Clarity Pharmaceuticals (ASX: CU6), a clinical-stage radiopharmaceutical company focused on developing next-generation products to improve cancer treatment outcomes, has announced the successful completion of patient recruitment for the Co-PSMA Investigator-Initiated Trial (IIT) at St Vincent’s Hospital Sydney. Led by Professor Louise Emmett, the trial has now imaged all participants. The Co-PSMA trial (NCT06907641) is designed to evaluate Clarity’s diagnostic product, Cu-SAR-bisPSMA, against the standard-of-care Ga-PSMA-11 for detecting prostate cancer recurrence in patients with low prostate-specific antigen (PSA) levels who are candidates for curative salvage therapy.
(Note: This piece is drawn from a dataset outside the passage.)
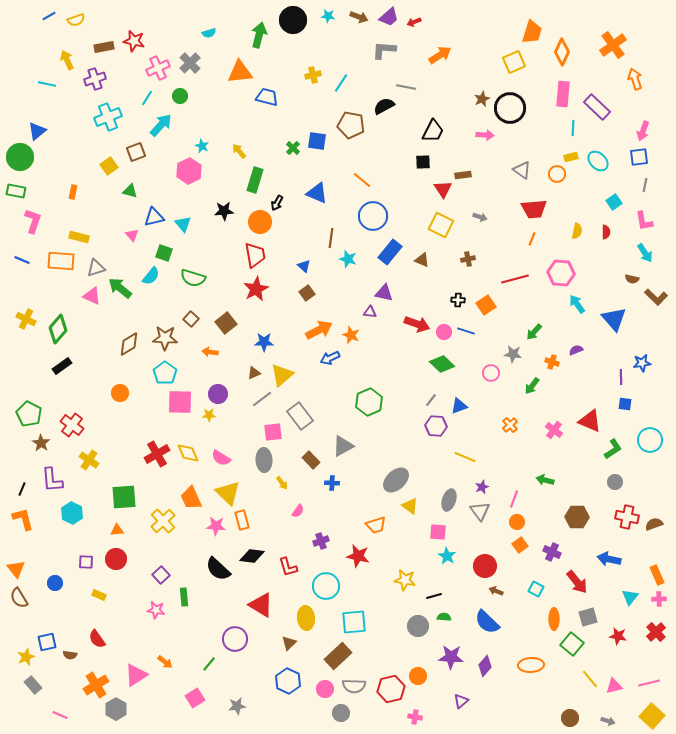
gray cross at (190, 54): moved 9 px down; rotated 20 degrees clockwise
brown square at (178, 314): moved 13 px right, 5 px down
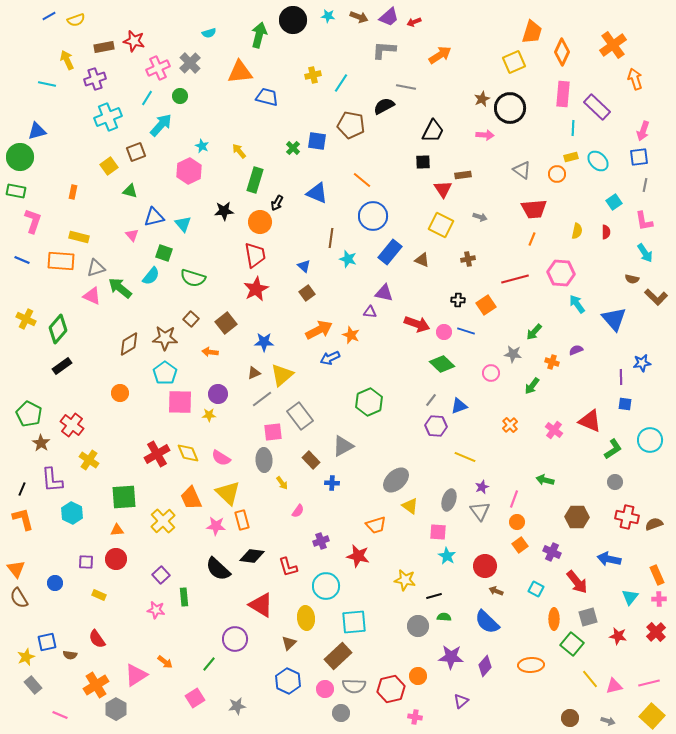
blue triangle at (37, 131): rotated 24 degrees clockwise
The Phase II trial enrolled 50 patients with biochemical recurrence (BCR) of prostate cancer following radical prostatectomy and no salvage therapy, with PSA levels between 0.2 and 0.75 ng/mL. The primary objective is to compare the detection rate of prostate cancer recurrence sites, measured by the number of lesions per patient, between Cu-SAR-bisPSMA and Ga-PSMA-11 PET/CT scans. Previous trials, PROPELLER and COBRA, have demonstrated the diagnostic capabilities of Cu-SAR-bisPSMA compared to standard diagnostic imaging.
Dr Alan Taylor, Executive Chairperson of Clarity Pharmaceuticals, expressed excitement about the milestone and the development program of Cu-SAR-bisPSMA. He highlighted the high unmet need for more effective diagnostic tools for men with rising PSA after radical prostatectomy. Visualising cancer early is crucial for determining the optimal treatment course and improving patient outcomes. Professor Emmett noted that current PSMA PET products have limitations in sensitivity, particularly in patients with low PSA, and that the Co-PSMA trial aims to address this unmet need.
Clarity is also conducting two Phase III registrational trials, CLARIFY and AMPLIFY, in the pre-prostatectomy and BCR settings, respectively. St Vincent’s Hospital Sydney is actively recruiting for the CLARIFY trial and will soon begin recruiting for the AMPLIFY trial, with Professor Emmett as the principal investigator. The company anticipates reporting the results of the Co-PSMA trial in the coming months.